Der Malteser Hilfsdienst ist in den Katastrophengebieten der Region seit drei Wochen im Einsatz. Fluthilfekoordinator Ingo Radtke erklärt, wie die Spenden zu den Menschen kommen
Herr Radtke, wo sind Sie gerade?Ingo Radtke: Ausnahmsweise nicht unterwegs, sondern im Homeoffice in Friesheim. Wir haben hier extremes Glück gehabt, aber ich habe in den vergangenen drei Wochen alles gesehen, Zerstörung und Verzweiflung zum Beispiel an der Blessemer Kiesgrube. Jetzt geht das Adrenalin zurück bei den Menschen und sie sehen klarer, was das Unglück für ihre Zukunft bedeutet.
Was tun Ihre Helfer konkret vor Ort?
Erst lag der Schwerpunkt auf der akuten Not- und Katastrophenhilfe, also bei der Unterstützung von Feuerwehr und Polizei. Zudem haben wir bei der medizinischen Versorgung verunglückter oder kranker Menschen geholfen und bei der Versorgung der Einsatzkräfte und Betroffenen.
Drei Wochen sind seit der Katastrophennacht vergangen, wo liegen die Schwerpunkte jetzt?

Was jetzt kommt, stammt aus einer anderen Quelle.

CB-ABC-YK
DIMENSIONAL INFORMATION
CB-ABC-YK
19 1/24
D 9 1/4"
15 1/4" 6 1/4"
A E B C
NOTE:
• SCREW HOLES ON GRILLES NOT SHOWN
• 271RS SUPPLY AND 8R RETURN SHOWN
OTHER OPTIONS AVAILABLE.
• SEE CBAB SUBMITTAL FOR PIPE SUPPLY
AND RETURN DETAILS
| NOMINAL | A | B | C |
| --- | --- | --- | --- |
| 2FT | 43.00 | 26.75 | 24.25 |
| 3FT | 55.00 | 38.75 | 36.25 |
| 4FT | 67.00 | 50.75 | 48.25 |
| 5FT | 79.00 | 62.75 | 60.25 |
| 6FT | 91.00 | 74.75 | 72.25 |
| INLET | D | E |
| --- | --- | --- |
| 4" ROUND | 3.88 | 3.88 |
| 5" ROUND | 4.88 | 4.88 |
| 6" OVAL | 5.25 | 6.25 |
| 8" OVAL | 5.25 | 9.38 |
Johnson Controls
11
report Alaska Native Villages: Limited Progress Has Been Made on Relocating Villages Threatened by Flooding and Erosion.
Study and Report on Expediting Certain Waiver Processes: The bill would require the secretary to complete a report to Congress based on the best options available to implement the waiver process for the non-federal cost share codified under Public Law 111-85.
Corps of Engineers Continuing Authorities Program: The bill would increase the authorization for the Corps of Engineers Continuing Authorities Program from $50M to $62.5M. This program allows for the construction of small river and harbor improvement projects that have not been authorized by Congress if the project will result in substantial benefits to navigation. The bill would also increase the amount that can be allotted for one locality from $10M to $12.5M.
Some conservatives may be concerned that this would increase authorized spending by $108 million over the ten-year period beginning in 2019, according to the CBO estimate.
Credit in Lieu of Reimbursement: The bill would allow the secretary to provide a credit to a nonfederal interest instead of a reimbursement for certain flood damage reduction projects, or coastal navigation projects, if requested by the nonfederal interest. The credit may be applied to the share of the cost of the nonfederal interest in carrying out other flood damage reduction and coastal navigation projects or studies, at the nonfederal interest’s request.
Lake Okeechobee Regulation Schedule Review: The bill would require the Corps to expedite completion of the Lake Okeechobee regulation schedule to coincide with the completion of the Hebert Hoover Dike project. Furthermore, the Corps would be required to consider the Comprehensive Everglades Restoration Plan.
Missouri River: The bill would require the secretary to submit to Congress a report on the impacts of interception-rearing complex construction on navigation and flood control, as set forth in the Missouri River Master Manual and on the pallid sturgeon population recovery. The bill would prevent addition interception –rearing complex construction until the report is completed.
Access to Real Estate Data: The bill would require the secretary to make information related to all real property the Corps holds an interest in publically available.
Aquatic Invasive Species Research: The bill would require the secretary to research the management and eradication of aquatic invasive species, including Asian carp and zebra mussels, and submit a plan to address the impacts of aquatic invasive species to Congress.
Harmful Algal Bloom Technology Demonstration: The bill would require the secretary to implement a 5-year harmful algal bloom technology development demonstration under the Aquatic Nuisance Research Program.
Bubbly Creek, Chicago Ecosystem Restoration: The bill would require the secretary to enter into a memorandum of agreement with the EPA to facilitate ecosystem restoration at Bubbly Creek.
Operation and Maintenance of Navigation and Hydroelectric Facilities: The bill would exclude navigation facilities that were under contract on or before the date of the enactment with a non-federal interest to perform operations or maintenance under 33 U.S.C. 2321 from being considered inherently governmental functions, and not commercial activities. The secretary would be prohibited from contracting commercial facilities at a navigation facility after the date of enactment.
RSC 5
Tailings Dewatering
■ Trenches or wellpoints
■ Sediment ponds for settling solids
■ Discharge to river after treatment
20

Anfangs hatten wir 1000 Helfer, zurzeit sind noch 160 Helfer im Einsatz. Wir kümmern uns zum Beispiel um die Trockenlegung von Häusern, verteilen so unwichtig scheinende Dinge wie Sicherheitskleidung. Das mag sich komisch anhören, aber wer schon mal in mit Öl durchtränktem Schlamm und Bauschutt tagelang gearbeitet hat, weiß, wie schnell herkömmliche Schuhe und Kleidung kaputt sind. An manchen Stellen haben die Helfenden pro Tag ein paar Schuhe verbraucht. Zugleich läuft jetzt die Soforthilfe an.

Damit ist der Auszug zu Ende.